Mediterranean Three Bean Quinoa Salad
This Mediterranean Three Bean Quinoa Salad combines fluffy quinoa with a trio of beans, crisp green beans, fresh bell peppers, cucumber, and grape tomatoes. The addition of Kalamata olives, feta cheese, and fresh basil contributes authentic Mediterranean flavors. Tossed in a tangy olive oil and balsamic vinegar dressing infused with garlic and herbs, the salad offers a refreshing and satisfying blend of textures and tastes suitable for light lunches or side dishes.
Ingredients
- For the Salad:
- 1 cup quinoa
- 2 cups water
- ½ lb. green beans trimmed and snapped into 2-inch pieces
- 1 garbanzo beans chickpeas, 15 oz can, drained and rinsed
- 1 White beans 15 oz can, drained and rinsed
- 1 red bell pepper seeds removed and chopped
- 1 yellow bell pepper seeds removed and chopped
- 1 cup cucumber chopped, seedless
- 1 cup grape tomatoes cut in half
- 1/4 cup red onion diced
- 1/4 cup feta cheese crumbled
- 1/3 cup kalamata olives pitted and sliced in half
- 1/4 cup basil chopped, fresh
For the Dressing:
- 1/4 cup olive oil
- 1 tablespoon balsamic vinegar
- 2 garlic pressed, cloves
- 1/4 teaspoon basil dried
- 1/4 teaspoon oregano dried
- black pepper Kosher salt and freshly ground
- salt Kosher salt and freshly ground
Instructions
- In a medium saucepan, bring quinoa and water to a boil. Cover, reduce heat to low, and simmer until for 15 minutes, or until quinoa is tender. Remove from heat and let stand for 5 minutes, covered. Remove lid and fluff with a fork. Transfer quinoa to a large bowl.

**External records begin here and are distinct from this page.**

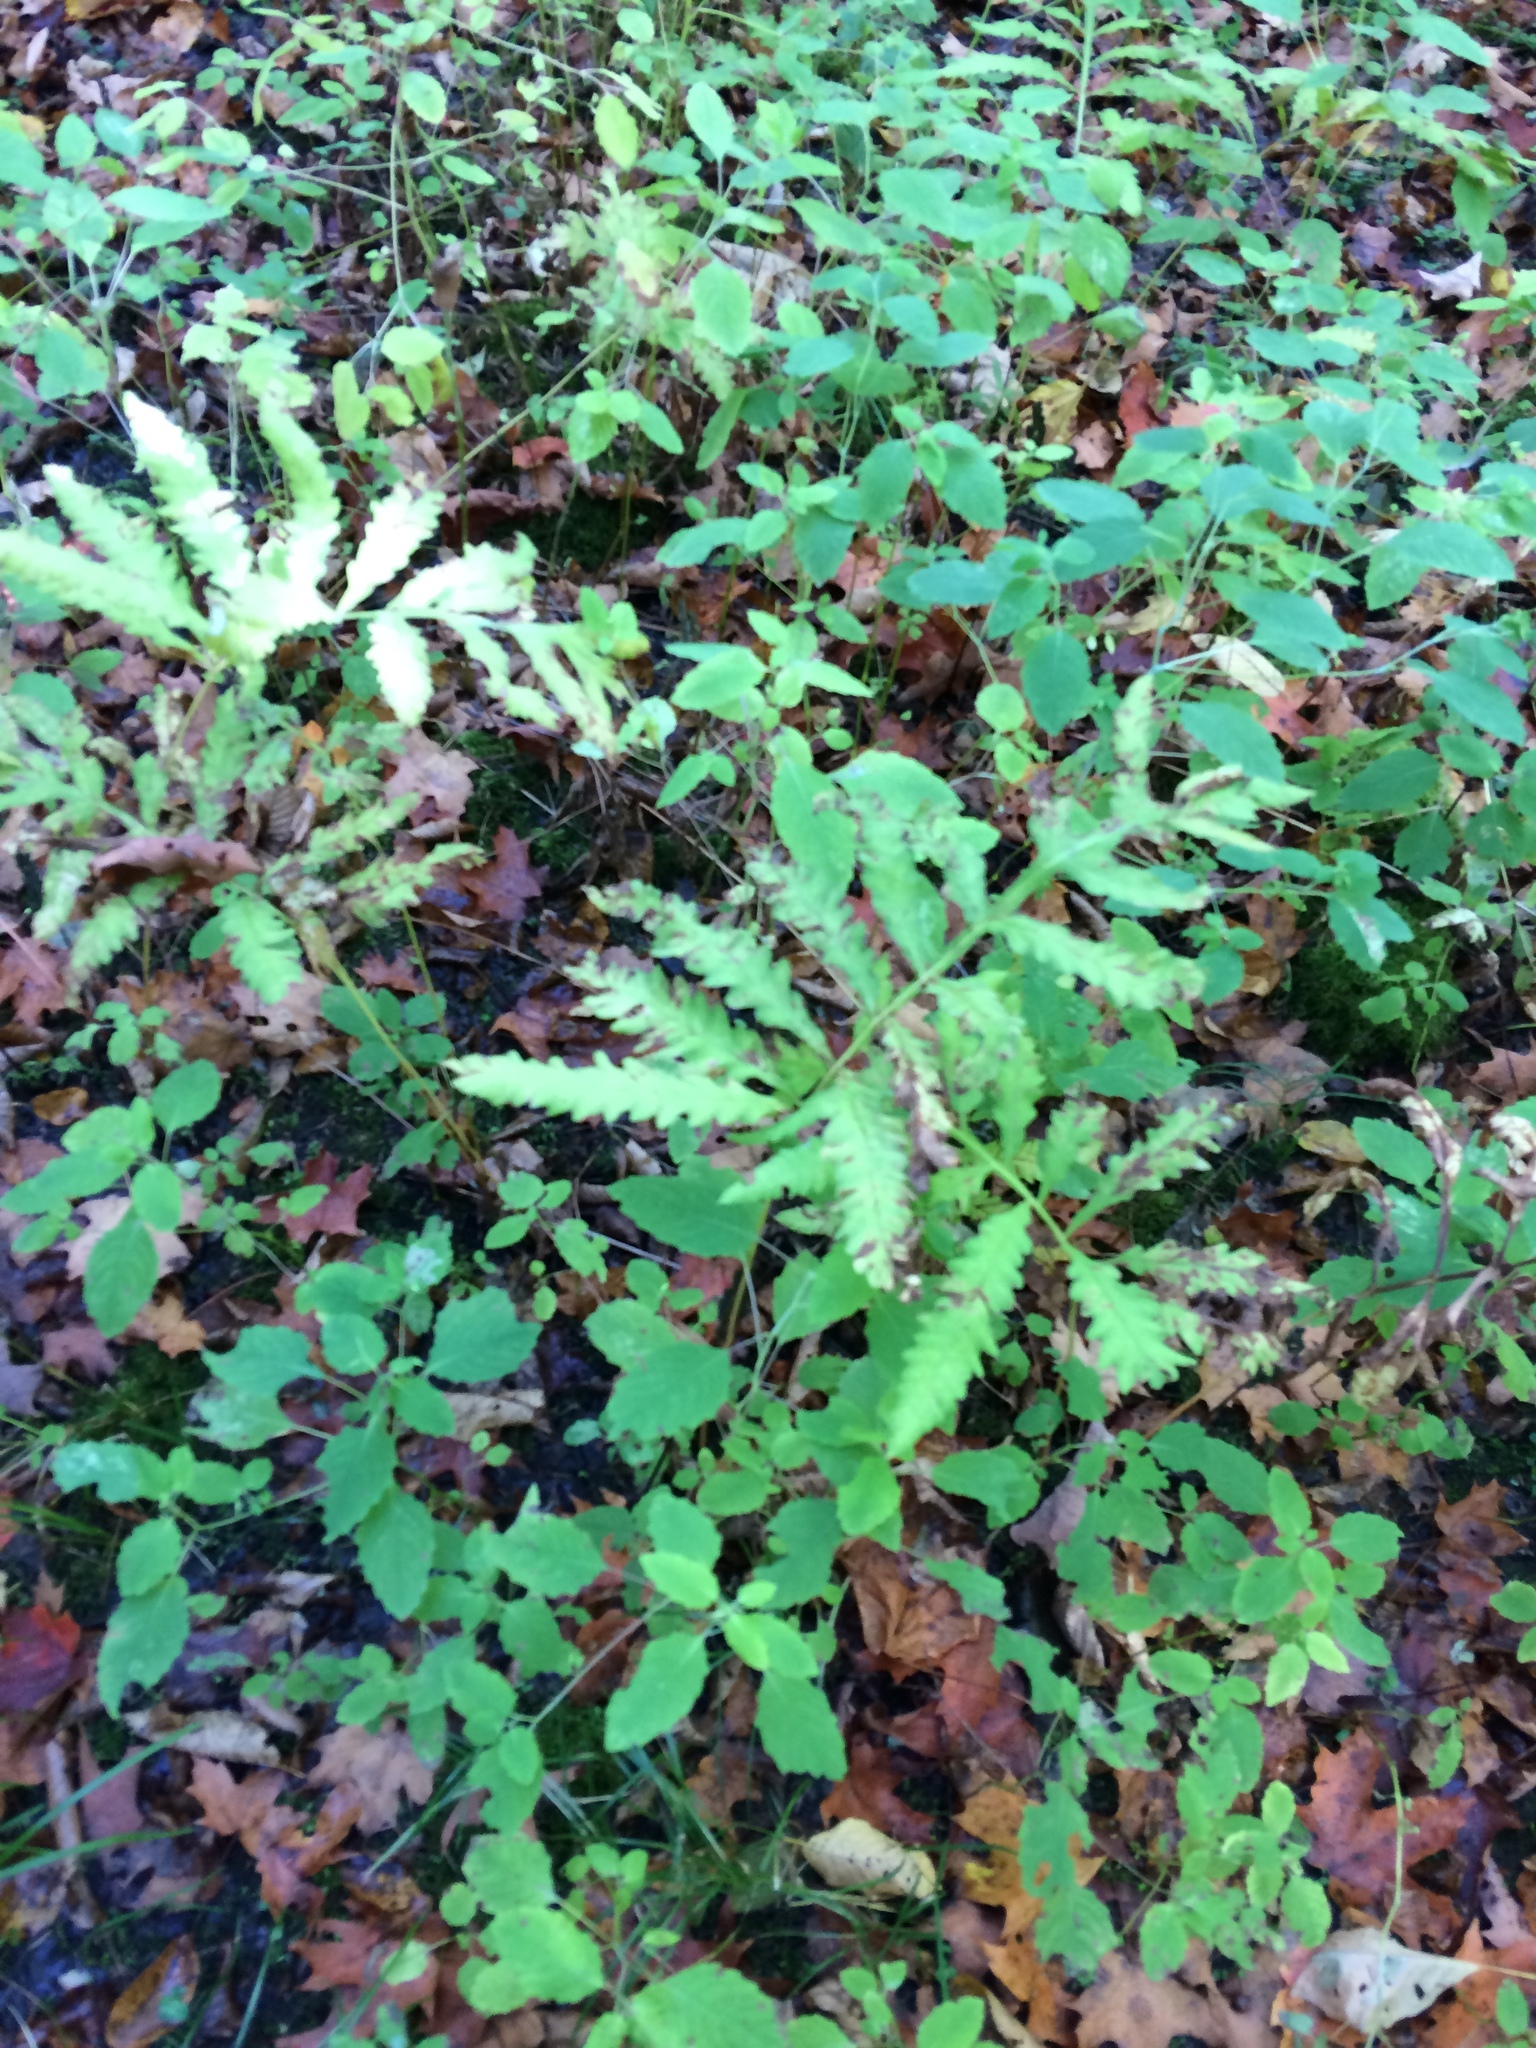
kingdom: Plantae
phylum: Tracheophyta
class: Polypodiopsida
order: Polypodiales
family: Onocleaceae
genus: Onoclea
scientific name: Onoclea sensibilis
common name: Sensitive fern
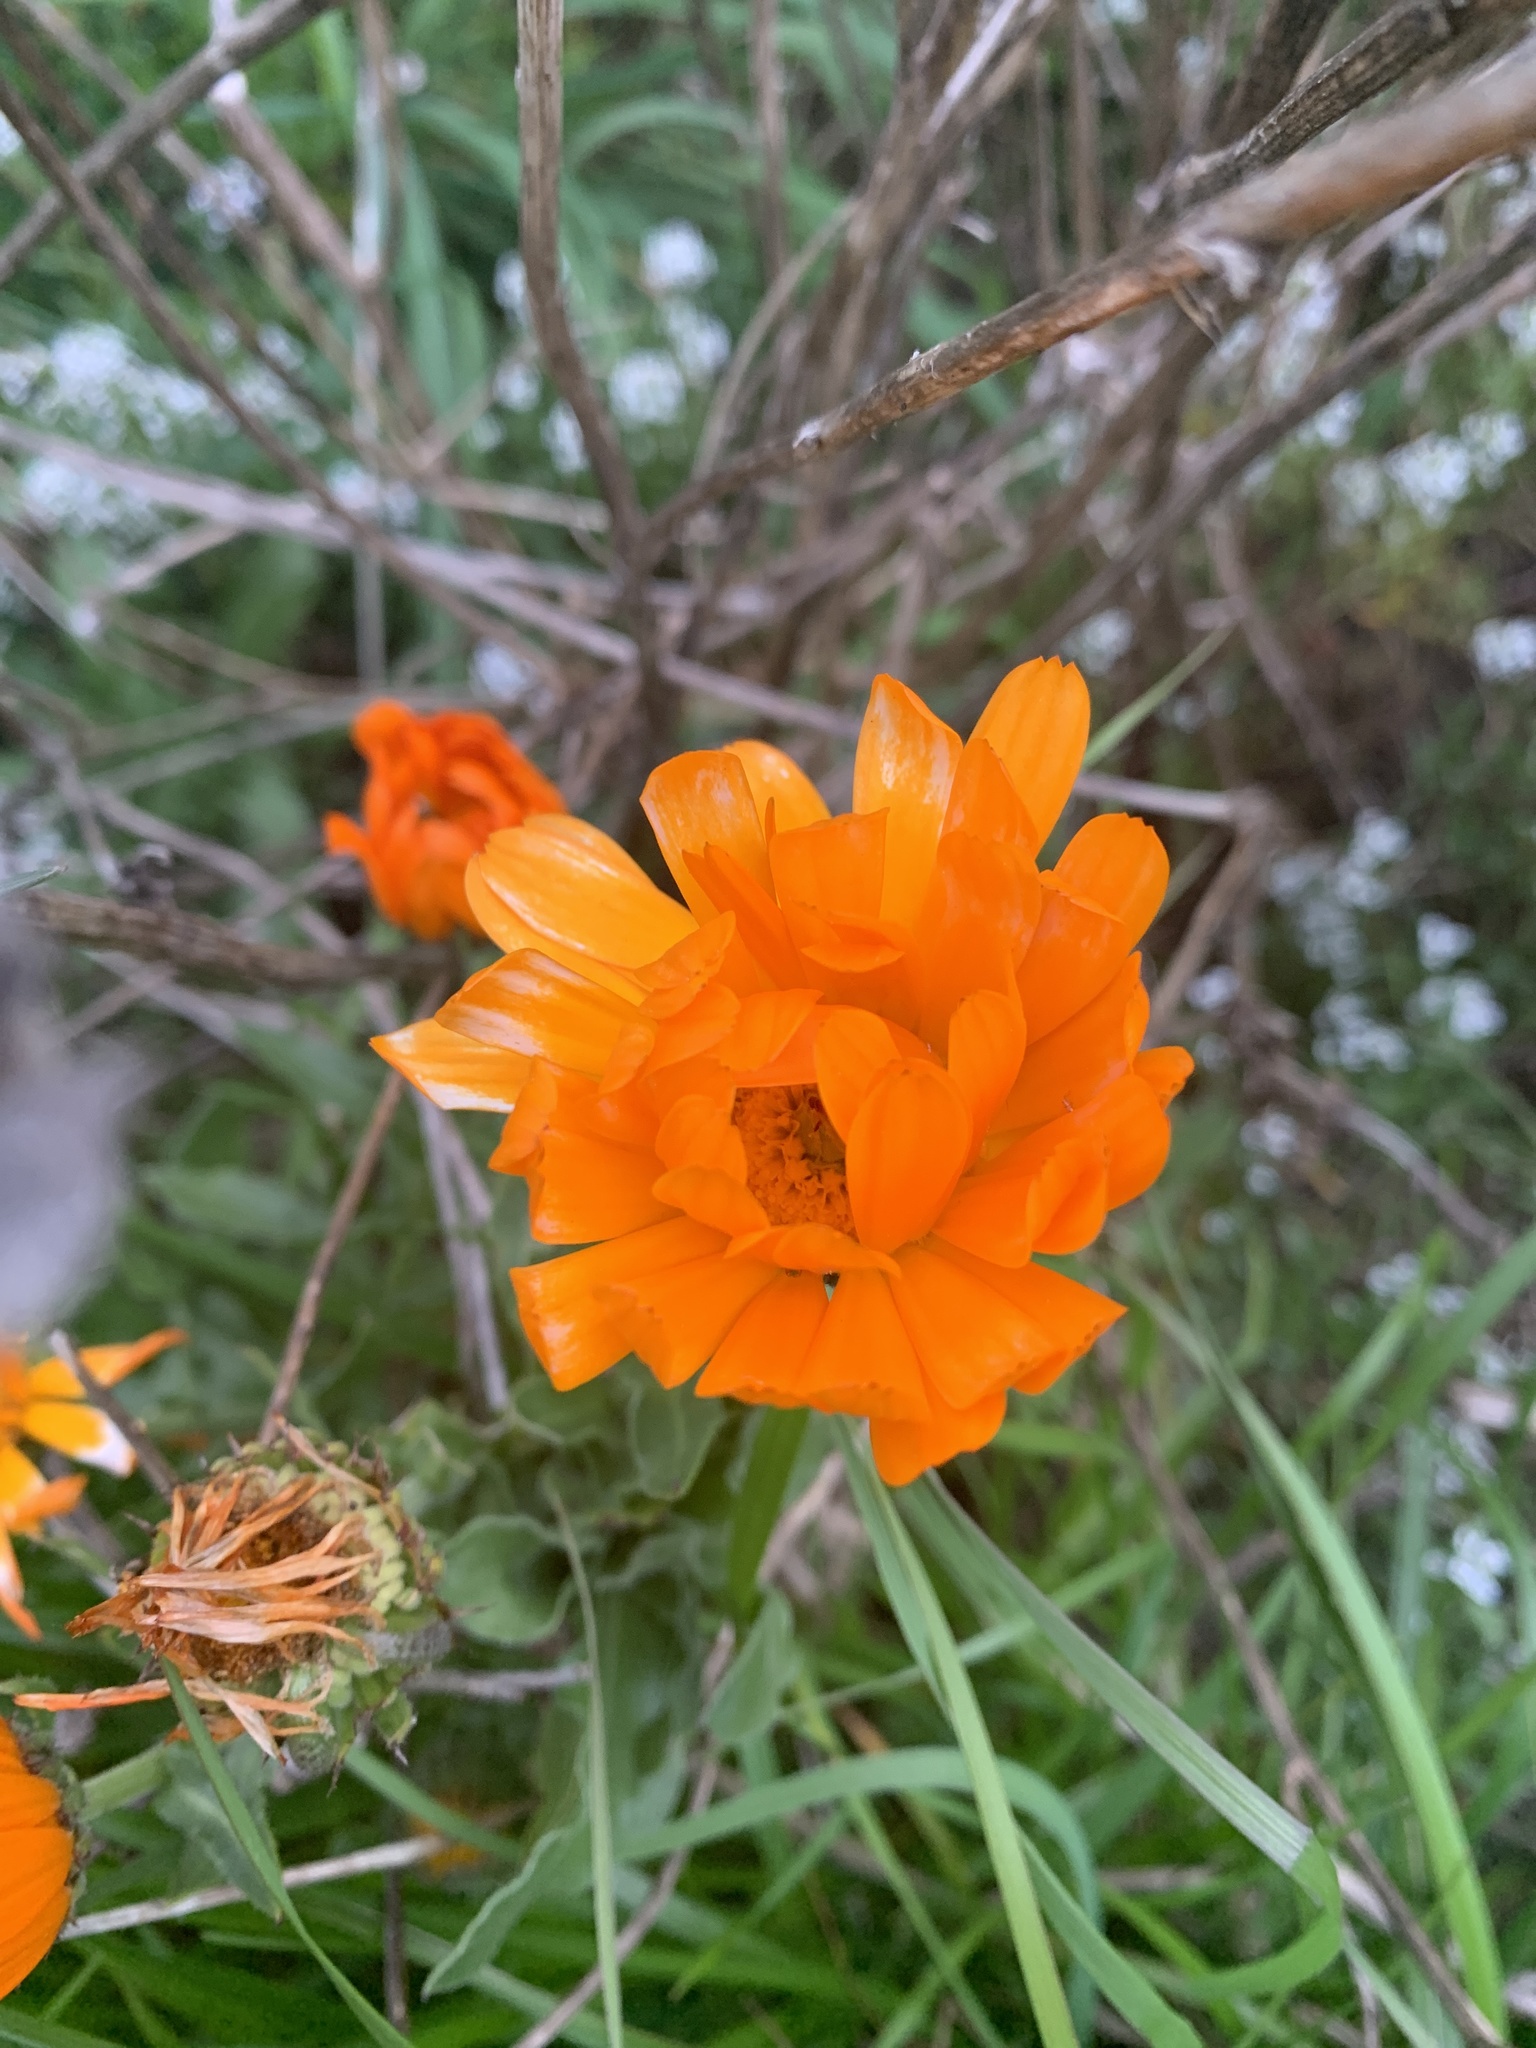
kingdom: Plantae
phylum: Tracheophyta
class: Magnoliopsida
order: Asterales
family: Asteraceae
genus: Calendula
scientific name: Calendula officinalis
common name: Pot marigold
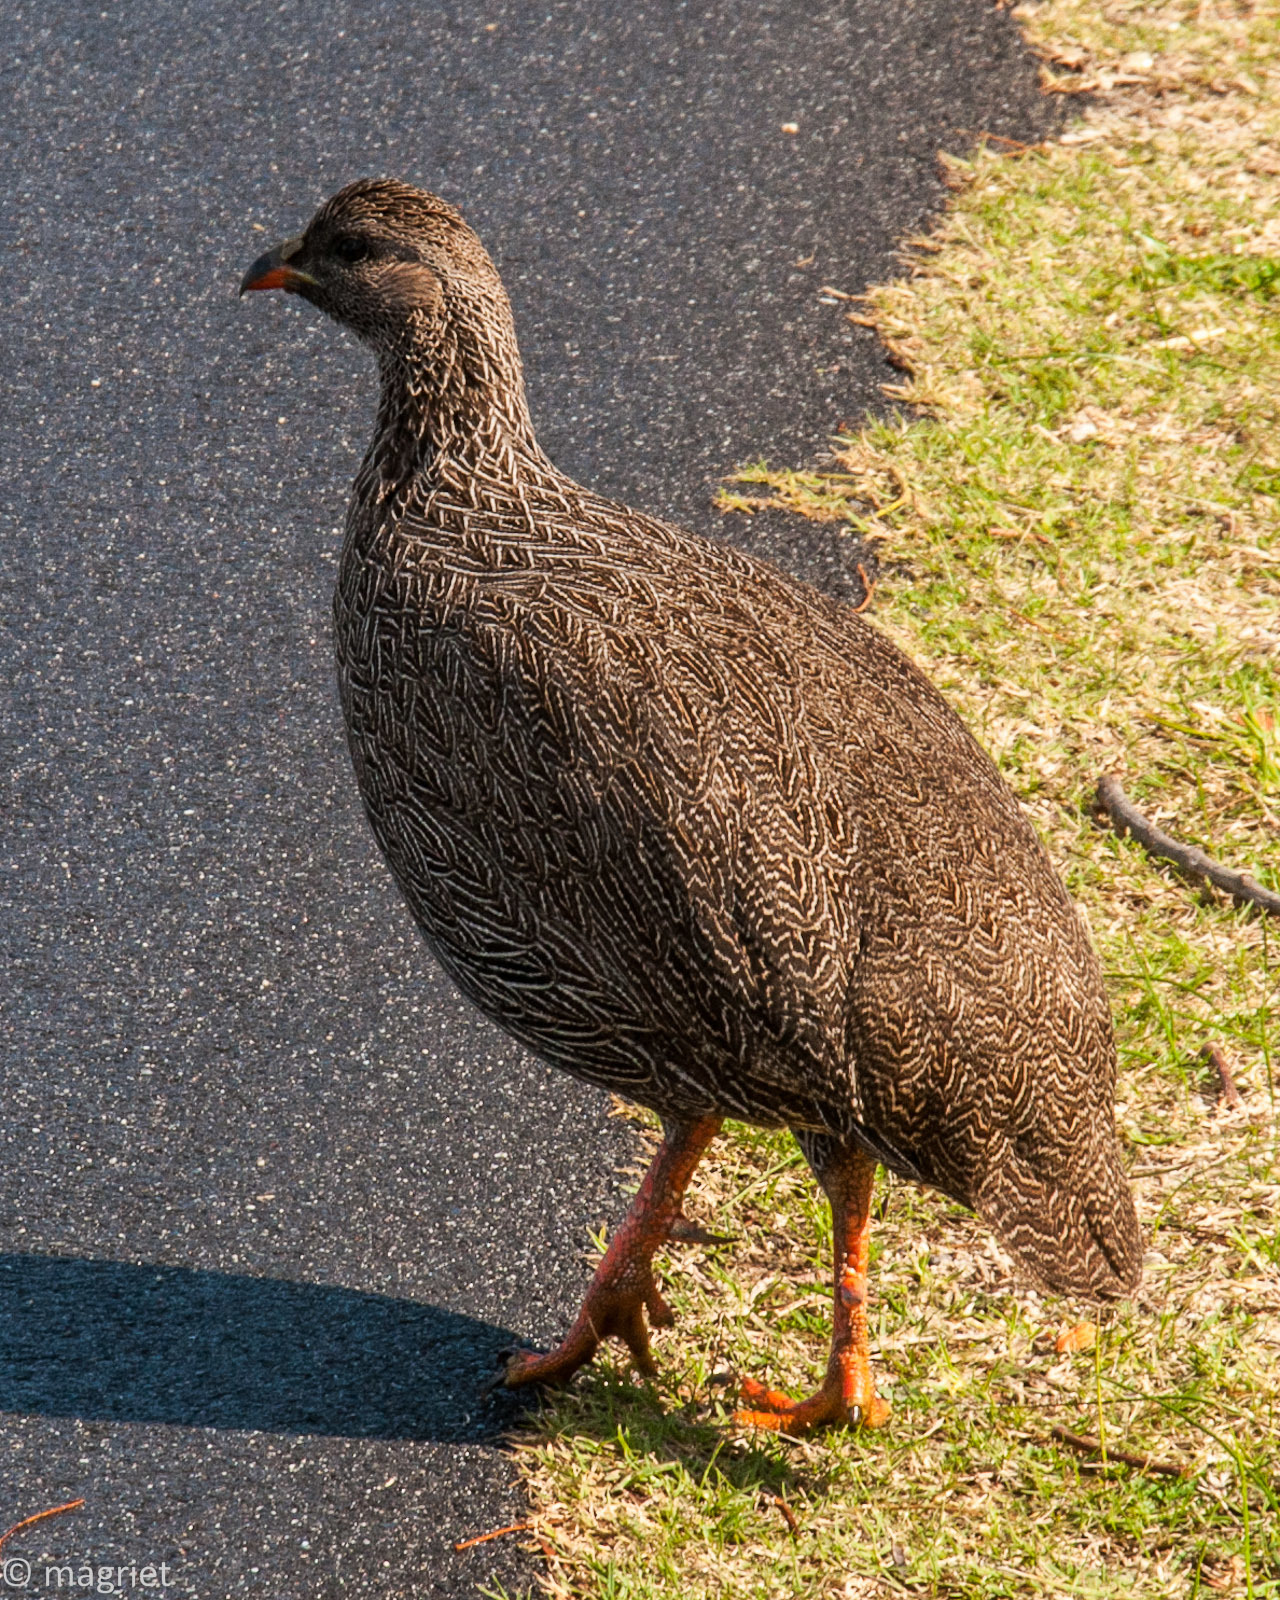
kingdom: Animalia
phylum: Chordata
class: Aves
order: Galliformes
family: Phasianidae
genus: Pternistis
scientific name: Pternistis capensis
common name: Cape spurfowl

- Meanwhile, blanch the green beans. Bring a large pot of salted water to a boil. Add the green beans and cook until tender crisp, about 2 minutes. Drain the green beans and place in a bowl of ice water. Drain well and pat dry.
- Add the green beans, garbanzo beans, white beans, peppers, cucumbers, tomatoes, red onion, feta cheese, olives, and basil to the bowl with the quinoa.
- In a small bowl, whisk together the olive oil, balsamic vinegar, garlic, basil, oregano, salt, and pepper. Pour dressing over the salad and gently stir until salad is coated with dressing. Season with additional salt and pepper. Serve.
- Note-if you have an Instant Pot, you can cook the quinoa in your Instant Pot. It only takes one minute.
Nutrition Information
Nutrition Facts
Serving: 8 Serving
Amount Per Serving
Calories 249
% Daily Value*
| Calories | 249kcal | 12% |
| Carbohydrates | 31g | 10% |
| Protein | 8g | 16% |
| Fat | 10g | 15% |
| Saturated Fat | 1g | 5% |
| Cholesterol | 4mg | 1% |
| Sodium | 151mg | 6% |
| Potassium | 565mg | 12% |
| Fiber | 5g | 20% |
| Sugar | 3g | 6% |
| Vitamin A | 900IU | 18% |
| Vitamin C | 53.5mg | 59% |
| Calcium | 96mg | 10% |
| Iron | 3.3mg | 18% |
* Percent Daily Values are based on a 2,000 calorie diet.